# Requirement:
Return every line from the one with "## Pro Tips" through the one with "### Use Two Browsers", inclusive, exactly as it appears below.

# Provided data:
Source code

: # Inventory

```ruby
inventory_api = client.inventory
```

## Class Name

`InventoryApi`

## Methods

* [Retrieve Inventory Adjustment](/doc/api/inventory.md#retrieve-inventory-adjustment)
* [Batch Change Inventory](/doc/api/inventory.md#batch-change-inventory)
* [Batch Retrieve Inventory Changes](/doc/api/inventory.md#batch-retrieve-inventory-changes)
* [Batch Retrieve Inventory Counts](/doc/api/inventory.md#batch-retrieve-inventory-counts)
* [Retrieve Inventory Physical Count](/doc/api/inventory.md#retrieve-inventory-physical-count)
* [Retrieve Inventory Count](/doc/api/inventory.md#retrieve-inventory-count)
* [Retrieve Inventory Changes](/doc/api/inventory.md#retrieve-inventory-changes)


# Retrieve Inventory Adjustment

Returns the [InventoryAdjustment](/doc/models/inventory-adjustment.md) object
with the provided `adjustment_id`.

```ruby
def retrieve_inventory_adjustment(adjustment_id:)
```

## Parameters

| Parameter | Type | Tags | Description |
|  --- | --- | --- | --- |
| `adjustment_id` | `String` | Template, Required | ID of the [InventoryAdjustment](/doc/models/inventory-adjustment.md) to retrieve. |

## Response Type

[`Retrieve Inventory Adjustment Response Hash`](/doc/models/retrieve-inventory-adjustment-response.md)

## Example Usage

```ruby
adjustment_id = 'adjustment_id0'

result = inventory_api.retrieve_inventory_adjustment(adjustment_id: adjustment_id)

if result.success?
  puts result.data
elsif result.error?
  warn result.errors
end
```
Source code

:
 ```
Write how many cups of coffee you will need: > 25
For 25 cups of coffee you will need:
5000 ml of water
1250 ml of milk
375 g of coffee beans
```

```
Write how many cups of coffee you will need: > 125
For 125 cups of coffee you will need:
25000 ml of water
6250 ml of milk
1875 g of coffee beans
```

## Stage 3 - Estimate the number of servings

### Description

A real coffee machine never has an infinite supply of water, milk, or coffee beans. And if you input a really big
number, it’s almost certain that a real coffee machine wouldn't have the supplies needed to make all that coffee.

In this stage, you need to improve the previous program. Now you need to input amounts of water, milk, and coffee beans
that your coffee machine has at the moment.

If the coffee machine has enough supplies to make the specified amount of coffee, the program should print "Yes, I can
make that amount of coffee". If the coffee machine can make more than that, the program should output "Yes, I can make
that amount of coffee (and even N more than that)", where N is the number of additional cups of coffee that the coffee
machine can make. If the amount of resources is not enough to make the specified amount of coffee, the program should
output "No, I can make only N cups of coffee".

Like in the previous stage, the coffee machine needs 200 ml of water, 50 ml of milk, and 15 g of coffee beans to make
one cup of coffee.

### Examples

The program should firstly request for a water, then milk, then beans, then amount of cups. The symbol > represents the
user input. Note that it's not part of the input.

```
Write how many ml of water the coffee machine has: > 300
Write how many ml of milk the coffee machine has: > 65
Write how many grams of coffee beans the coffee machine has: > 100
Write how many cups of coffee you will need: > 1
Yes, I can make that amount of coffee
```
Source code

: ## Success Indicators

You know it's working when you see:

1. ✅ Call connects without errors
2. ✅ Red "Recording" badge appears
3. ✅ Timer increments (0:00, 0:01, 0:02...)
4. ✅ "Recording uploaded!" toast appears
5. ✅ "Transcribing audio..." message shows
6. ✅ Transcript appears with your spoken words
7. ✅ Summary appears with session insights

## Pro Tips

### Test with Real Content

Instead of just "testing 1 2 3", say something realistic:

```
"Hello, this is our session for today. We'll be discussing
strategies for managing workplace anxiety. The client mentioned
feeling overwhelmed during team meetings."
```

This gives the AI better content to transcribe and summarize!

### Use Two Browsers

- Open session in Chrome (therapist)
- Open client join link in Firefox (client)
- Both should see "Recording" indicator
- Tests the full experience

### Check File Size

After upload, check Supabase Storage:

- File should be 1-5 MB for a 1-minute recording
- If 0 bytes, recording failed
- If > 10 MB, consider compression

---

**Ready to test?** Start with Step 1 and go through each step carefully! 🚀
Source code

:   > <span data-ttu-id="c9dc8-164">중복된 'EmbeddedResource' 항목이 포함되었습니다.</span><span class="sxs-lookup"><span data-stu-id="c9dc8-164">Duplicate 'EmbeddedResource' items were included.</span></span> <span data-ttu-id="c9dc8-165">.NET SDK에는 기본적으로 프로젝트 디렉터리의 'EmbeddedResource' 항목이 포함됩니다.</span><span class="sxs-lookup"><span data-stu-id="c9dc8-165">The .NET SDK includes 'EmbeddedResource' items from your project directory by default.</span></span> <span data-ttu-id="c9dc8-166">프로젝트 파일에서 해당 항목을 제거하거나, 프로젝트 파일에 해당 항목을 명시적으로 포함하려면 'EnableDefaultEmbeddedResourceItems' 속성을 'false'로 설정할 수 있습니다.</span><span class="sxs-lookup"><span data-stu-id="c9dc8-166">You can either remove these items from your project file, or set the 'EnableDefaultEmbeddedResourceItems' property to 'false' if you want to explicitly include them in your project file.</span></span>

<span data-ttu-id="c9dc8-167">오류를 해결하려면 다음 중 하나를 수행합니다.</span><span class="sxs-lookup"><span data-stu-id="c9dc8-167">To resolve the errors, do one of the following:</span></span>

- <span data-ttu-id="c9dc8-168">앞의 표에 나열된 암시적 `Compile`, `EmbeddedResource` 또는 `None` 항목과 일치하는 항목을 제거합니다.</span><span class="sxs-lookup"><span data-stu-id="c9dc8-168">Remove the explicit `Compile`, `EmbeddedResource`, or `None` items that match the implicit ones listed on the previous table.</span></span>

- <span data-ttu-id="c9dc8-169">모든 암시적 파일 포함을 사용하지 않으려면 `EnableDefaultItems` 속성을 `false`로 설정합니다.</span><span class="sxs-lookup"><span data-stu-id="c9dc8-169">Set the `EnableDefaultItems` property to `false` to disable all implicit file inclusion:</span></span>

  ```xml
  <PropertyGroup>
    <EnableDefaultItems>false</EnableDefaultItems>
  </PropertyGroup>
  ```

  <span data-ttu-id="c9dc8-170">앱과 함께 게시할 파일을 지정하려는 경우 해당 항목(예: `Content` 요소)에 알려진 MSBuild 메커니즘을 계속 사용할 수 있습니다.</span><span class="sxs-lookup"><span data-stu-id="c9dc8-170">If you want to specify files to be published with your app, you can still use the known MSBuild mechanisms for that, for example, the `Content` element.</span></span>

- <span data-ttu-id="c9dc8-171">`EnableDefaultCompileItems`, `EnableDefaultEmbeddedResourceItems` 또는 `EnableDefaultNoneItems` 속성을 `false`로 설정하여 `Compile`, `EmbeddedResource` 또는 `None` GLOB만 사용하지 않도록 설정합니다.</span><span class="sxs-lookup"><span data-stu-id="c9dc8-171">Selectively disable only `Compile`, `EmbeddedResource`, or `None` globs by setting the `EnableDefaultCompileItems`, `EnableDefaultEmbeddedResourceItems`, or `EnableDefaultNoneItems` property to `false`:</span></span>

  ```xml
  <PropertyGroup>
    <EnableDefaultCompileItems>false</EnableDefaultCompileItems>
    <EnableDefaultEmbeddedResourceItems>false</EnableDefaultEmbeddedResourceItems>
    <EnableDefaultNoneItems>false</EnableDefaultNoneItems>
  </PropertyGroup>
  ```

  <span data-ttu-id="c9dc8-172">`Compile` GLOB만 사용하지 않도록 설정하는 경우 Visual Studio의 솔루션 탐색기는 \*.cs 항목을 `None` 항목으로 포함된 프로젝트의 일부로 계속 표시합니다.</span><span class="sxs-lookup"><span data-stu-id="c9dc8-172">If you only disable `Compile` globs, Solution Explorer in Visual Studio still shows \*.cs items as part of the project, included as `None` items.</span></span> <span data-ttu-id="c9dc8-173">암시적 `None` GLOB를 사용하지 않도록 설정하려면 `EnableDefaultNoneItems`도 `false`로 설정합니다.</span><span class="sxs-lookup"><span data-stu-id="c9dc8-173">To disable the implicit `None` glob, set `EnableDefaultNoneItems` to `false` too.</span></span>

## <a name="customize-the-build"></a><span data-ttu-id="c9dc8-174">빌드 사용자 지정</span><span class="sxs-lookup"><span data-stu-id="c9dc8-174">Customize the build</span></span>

# Response to the exercise:
## Pro Tips

### Test with Real Content

Instead of just "testing 1 2 3", say something realistic:

```
"Hello, this is our session for today. We'll be discussing
strategies for managing workplace anxiety. The client mentioned
feeling overwhelmed during team meetings."
```

This gives the AI better content to transcribe and summarize!

### Use Two Browsers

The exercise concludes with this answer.